The country was picking its 72 members of the European Parliament against a backdrop of accusations that Berlusconi had an inappropriate relationship with an 18-year-old model and used a government plane to ferry friends and entertainers to his holiday villa.
Berlusconi called the photos in El Pais an invasion of privacy and is lawyer threatened legal action against the newspaper.
A day ahead of the vote a Spanish newspaper published photographs of topless women and a naked man sunbathing at the president's villa.
Mirek Topolanek, the former Czech prime minister, admitted that he was the man in the photo but said that it had been doctored.
James Walston, a political science professor at the American University of Rome, said that Berlusconi had "succeeded in making the European election a plebiscite on him".
"Most Italians are voting on whether or not they like the government, there is very little that is a European issue."
The mud-slinging in the build up to Italy's vote offered pollsters some excitement in an election that has been largely ignored by the electorate.
Over 375 million people are eligible to take part in the elections, but voter turn out has been low.

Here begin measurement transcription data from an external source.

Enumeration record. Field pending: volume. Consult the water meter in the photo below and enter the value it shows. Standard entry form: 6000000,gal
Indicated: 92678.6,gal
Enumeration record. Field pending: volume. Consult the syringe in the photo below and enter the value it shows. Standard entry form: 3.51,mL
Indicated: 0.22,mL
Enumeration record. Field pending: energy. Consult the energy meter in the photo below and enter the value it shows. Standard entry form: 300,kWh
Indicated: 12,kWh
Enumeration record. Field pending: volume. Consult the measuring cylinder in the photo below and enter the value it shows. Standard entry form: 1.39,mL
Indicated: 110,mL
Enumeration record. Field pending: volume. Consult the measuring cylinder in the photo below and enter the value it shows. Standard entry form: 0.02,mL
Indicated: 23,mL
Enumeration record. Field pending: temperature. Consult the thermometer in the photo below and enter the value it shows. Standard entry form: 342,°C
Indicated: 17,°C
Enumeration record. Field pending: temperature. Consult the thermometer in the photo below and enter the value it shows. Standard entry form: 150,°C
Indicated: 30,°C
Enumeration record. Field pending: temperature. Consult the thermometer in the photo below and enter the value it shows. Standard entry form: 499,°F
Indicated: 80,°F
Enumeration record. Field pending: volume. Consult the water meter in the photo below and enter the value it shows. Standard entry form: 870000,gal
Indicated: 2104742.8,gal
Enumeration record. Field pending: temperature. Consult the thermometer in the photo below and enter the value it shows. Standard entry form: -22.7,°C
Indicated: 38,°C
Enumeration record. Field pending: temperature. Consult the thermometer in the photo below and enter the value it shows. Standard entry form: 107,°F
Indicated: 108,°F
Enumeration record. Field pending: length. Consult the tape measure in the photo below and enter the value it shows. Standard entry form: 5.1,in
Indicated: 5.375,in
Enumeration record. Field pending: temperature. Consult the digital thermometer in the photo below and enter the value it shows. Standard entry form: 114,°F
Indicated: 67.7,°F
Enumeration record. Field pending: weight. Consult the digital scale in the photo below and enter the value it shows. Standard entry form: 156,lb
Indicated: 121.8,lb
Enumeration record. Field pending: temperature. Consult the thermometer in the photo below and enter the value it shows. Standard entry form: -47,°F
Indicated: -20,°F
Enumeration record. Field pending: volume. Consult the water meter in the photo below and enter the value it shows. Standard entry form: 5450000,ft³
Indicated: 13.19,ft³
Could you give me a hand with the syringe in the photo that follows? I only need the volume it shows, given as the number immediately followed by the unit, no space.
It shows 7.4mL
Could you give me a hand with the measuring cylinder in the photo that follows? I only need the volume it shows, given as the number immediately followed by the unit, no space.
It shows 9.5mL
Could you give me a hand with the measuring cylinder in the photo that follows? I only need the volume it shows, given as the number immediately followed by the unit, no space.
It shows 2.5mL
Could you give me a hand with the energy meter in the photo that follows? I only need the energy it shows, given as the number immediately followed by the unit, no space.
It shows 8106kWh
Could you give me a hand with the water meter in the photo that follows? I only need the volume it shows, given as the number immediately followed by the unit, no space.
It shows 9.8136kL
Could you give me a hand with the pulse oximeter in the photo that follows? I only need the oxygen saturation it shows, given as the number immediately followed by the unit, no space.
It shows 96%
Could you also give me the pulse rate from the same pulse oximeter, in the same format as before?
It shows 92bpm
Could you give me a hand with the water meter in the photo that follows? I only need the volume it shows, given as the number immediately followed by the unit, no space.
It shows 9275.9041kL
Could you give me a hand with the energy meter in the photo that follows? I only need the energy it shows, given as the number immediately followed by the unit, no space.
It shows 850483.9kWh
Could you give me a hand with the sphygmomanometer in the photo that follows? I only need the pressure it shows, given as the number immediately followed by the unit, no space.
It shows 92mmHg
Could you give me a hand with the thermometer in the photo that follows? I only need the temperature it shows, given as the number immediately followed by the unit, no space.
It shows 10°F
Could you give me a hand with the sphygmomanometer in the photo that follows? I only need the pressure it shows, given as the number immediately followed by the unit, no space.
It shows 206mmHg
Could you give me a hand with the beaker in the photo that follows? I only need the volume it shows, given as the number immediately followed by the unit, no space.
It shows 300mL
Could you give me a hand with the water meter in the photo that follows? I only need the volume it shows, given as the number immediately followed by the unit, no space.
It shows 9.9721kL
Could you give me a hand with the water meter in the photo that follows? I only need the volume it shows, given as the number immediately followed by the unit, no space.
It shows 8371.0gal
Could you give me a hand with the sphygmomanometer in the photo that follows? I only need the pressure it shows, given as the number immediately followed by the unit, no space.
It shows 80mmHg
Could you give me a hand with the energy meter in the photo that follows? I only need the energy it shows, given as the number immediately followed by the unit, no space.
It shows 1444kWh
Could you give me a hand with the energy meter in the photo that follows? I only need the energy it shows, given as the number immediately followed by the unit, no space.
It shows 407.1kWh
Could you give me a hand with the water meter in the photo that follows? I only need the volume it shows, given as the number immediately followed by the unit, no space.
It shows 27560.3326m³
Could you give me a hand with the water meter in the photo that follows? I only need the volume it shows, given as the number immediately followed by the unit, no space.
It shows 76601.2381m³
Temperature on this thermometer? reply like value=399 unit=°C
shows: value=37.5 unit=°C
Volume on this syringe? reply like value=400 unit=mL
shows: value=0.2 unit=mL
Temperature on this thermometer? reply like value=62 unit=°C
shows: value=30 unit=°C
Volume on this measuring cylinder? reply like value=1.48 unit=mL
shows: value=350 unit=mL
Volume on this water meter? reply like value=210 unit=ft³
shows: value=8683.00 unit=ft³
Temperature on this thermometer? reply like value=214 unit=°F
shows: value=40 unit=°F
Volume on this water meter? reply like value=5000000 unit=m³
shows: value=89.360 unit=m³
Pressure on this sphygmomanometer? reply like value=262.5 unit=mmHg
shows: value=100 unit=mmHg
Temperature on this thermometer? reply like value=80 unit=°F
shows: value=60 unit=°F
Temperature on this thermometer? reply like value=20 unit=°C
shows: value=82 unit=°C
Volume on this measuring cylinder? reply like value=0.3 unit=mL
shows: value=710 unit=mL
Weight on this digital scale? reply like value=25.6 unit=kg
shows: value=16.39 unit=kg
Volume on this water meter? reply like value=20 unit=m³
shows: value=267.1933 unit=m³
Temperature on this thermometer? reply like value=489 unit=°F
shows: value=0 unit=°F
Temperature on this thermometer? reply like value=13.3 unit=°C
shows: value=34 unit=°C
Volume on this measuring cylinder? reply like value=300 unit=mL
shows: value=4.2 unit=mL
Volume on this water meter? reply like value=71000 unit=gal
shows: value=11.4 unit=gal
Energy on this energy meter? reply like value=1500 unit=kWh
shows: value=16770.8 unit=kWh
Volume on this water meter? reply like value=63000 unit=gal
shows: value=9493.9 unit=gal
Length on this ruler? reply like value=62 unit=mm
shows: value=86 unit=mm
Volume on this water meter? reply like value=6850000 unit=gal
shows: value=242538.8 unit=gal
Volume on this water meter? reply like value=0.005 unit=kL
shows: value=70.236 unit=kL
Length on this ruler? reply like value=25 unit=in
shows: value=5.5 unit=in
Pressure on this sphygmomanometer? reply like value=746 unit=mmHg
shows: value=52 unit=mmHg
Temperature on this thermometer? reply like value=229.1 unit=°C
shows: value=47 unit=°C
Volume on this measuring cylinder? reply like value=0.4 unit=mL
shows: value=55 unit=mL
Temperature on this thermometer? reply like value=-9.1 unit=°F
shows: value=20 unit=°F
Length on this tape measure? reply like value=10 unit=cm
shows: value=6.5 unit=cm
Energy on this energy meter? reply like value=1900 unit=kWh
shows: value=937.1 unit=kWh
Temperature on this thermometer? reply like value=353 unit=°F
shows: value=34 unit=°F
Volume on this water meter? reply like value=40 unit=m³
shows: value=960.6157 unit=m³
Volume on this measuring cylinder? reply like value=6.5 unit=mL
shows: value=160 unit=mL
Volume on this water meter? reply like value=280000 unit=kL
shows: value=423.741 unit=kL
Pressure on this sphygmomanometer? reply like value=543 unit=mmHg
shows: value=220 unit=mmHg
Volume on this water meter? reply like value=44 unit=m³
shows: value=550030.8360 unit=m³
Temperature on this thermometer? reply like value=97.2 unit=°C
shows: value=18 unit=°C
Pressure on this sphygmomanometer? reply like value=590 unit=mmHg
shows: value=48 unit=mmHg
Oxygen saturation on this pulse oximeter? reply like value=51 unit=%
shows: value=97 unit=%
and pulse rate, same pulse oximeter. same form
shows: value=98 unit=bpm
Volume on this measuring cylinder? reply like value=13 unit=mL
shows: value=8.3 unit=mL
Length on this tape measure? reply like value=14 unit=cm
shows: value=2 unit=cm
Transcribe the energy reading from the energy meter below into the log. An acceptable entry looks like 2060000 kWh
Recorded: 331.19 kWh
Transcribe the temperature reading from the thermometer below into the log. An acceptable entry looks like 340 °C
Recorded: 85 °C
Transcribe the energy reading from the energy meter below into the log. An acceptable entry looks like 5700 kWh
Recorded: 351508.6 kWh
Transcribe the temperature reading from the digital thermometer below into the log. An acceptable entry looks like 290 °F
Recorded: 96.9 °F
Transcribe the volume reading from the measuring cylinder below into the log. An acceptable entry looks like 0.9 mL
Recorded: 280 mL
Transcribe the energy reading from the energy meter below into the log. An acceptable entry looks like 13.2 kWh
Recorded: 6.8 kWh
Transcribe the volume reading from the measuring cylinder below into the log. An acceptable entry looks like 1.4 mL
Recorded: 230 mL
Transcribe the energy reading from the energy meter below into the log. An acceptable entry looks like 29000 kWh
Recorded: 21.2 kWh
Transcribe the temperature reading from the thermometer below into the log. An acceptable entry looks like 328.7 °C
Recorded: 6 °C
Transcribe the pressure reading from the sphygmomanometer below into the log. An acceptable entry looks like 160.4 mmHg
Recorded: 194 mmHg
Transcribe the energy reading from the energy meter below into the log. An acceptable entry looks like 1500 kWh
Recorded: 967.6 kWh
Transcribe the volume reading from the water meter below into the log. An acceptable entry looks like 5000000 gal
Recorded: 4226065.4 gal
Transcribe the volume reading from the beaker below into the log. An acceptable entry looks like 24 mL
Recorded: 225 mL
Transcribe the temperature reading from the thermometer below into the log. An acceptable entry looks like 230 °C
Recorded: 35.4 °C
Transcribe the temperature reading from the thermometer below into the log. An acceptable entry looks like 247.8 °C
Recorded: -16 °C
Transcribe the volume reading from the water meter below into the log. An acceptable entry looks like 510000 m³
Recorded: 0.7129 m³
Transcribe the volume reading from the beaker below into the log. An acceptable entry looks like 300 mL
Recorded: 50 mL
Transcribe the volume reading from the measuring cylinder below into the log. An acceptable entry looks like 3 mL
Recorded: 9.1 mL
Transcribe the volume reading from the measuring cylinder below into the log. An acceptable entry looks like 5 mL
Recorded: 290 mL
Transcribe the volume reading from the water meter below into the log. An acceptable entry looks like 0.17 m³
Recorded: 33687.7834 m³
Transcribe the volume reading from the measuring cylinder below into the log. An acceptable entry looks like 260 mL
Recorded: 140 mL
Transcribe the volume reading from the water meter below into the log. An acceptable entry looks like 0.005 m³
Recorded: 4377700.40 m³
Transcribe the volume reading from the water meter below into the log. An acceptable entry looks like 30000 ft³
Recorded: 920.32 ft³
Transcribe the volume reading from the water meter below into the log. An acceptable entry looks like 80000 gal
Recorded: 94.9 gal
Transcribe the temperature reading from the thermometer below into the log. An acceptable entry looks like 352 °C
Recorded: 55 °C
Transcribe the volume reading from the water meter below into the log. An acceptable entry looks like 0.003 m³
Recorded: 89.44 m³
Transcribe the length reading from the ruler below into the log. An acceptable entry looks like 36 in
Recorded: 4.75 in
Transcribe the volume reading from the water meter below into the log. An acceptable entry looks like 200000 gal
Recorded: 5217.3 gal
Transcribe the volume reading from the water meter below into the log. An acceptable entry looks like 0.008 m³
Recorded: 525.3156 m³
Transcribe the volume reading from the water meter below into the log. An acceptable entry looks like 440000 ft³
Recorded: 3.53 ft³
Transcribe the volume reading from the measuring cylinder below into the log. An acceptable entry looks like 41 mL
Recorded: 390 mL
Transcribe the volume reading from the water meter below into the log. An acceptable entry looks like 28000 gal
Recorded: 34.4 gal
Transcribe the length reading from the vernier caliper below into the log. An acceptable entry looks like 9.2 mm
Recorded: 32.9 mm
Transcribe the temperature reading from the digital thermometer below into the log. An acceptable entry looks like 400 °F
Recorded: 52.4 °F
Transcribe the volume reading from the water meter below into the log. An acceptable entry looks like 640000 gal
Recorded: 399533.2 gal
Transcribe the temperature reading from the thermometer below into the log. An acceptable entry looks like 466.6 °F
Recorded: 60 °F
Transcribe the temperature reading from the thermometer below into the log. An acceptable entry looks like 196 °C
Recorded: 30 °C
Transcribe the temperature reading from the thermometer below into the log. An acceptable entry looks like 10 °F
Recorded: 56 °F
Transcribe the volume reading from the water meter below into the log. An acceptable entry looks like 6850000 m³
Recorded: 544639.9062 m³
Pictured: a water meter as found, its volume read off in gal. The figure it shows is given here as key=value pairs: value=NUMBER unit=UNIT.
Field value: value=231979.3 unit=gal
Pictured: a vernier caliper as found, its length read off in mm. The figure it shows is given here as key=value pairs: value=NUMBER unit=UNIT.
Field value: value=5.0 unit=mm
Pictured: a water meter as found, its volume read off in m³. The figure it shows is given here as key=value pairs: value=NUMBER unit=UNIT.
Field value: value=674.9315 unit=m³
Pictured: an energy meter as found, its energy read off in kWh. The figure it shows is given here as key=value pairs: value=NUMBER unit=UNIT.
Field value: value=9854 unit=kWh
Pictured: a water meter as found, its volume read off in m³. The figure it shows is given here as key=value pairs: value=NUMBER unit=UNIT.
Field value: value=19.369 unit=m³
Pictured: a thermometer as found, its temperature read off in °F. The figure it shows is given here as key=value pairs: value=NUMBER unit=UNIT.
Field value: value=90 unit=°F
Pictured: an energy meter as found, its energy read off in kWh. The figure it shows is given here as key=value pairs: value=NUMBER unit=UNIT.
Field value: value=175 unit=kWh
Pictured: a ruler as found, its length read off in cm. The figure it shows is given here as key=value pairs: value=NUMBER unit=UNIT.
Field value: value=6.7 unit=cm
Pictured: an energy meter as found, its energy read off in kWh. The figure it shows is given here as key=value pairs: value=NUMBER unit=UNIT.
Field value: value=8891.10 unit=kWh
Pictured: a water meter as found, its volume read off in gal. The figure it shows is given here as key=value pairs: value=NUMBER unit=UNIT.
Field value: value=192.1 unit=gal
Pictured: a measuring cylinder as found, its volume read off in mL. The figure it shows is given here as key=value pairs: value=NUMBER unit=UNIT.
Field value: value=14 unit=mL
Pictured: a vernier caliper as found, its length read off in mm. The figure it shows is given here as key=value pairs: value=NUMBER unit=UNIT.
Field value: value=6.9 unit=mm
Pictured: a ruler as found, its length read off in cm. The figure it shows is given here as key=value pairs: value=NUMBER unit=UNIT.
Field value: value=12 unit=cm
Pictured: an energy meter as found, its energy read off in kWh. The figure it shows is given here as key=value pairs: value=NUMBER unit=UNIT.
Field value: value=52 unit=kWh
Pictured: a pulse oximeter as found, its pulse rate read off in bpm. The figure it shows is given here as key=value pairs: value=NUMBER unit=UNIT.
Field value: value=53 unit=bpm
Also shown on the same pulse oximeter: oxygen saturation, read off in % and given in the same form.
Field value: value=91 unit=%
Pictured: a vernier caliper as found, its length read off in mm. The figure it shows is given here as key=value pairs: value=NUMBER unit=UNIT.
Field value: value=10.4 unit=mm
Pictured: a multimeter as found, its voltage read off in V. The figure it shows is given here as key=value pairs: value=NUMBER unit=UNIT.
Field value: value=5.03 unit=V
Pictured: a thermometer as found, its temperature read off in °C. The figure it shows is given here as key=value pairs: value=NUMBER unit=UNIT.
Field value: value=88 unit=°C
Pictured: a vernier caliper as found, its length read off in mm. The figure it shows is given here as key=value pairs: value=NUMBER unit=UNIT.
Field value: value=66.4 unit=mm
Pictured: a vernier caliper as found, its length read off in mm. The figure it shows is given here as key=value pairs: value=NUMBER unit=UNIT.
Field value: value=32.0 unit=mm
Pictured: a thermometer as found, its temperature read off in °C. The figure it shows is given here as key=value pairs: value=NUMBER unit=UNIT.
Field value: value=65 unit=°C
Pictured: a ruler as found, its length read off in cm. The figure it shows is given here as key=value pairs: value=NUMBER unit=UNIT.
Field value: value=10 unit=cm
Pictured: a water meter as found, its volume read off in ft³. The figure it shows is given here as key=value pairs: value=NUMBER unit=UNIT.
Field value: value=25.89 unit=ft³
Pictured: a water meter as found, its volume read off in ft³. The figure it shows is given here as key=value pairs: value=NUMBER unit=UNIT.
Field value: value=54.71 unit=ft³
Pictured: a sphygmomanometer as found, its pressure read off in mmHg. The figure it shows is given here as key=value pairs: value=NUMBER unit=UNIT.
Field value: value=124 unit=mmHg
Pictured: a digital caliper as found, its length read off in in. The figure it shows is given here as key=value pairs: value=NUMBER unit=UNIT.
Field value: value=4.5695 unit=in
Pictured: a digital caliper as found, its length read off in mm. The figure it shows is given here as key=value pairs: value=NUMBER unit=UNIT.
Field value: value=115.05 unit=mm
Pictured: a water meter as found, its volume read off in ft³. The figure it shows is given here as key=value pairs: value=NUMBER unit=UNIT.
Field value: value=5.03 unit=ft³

In Slovakia, the last opinion poll put voter turnout at 14 per cent, after only 17 per cent took part in elections in 2004, when the country had the lowest turnout among EU member countries.
Turnout has fallen with each EU election since the first in 1979, despite the growing role the parliament plays in adopting, amending or rejecting laws.
Only in Malta is voter turnout expected to be high, topping 80 per cent, by far the highest average poll in the EU.
Opinion polls suggest the low turnout could see some gains for Europe's extreme right and left.
In the Netherlands on Thursday, the Party for Freedom, the party of controversial right-wing politician Geert Wilders, won 17 per cent of the vote, taking four seats in the European parliament.
The 45-year-old firebrand politician has declared himself on a mission to fight the "Islamisation" of the Netherlands.
Under EU rules, results cannot be released by any country until voting ends in all member states.
The European Commission said it was demanding the Netherlands explain why it had already released national results .
In Latvia, parties faced municipal and EU elections, with the five government parties set to take a battering in the vote.
Some pollsters have said the votes could affect the stability of the ruling coalition, but the government has played down chances of a political shakeup to add to the country's economic woes.
Latvia has been hit particularly hard by the global economic crisis, leading many to believe Latvia will have to abandon its currency links to the Euro.
The government and central bank have strongly denied any devaluation plan is part of an IMF-led $10.63bn bailout agreed last year.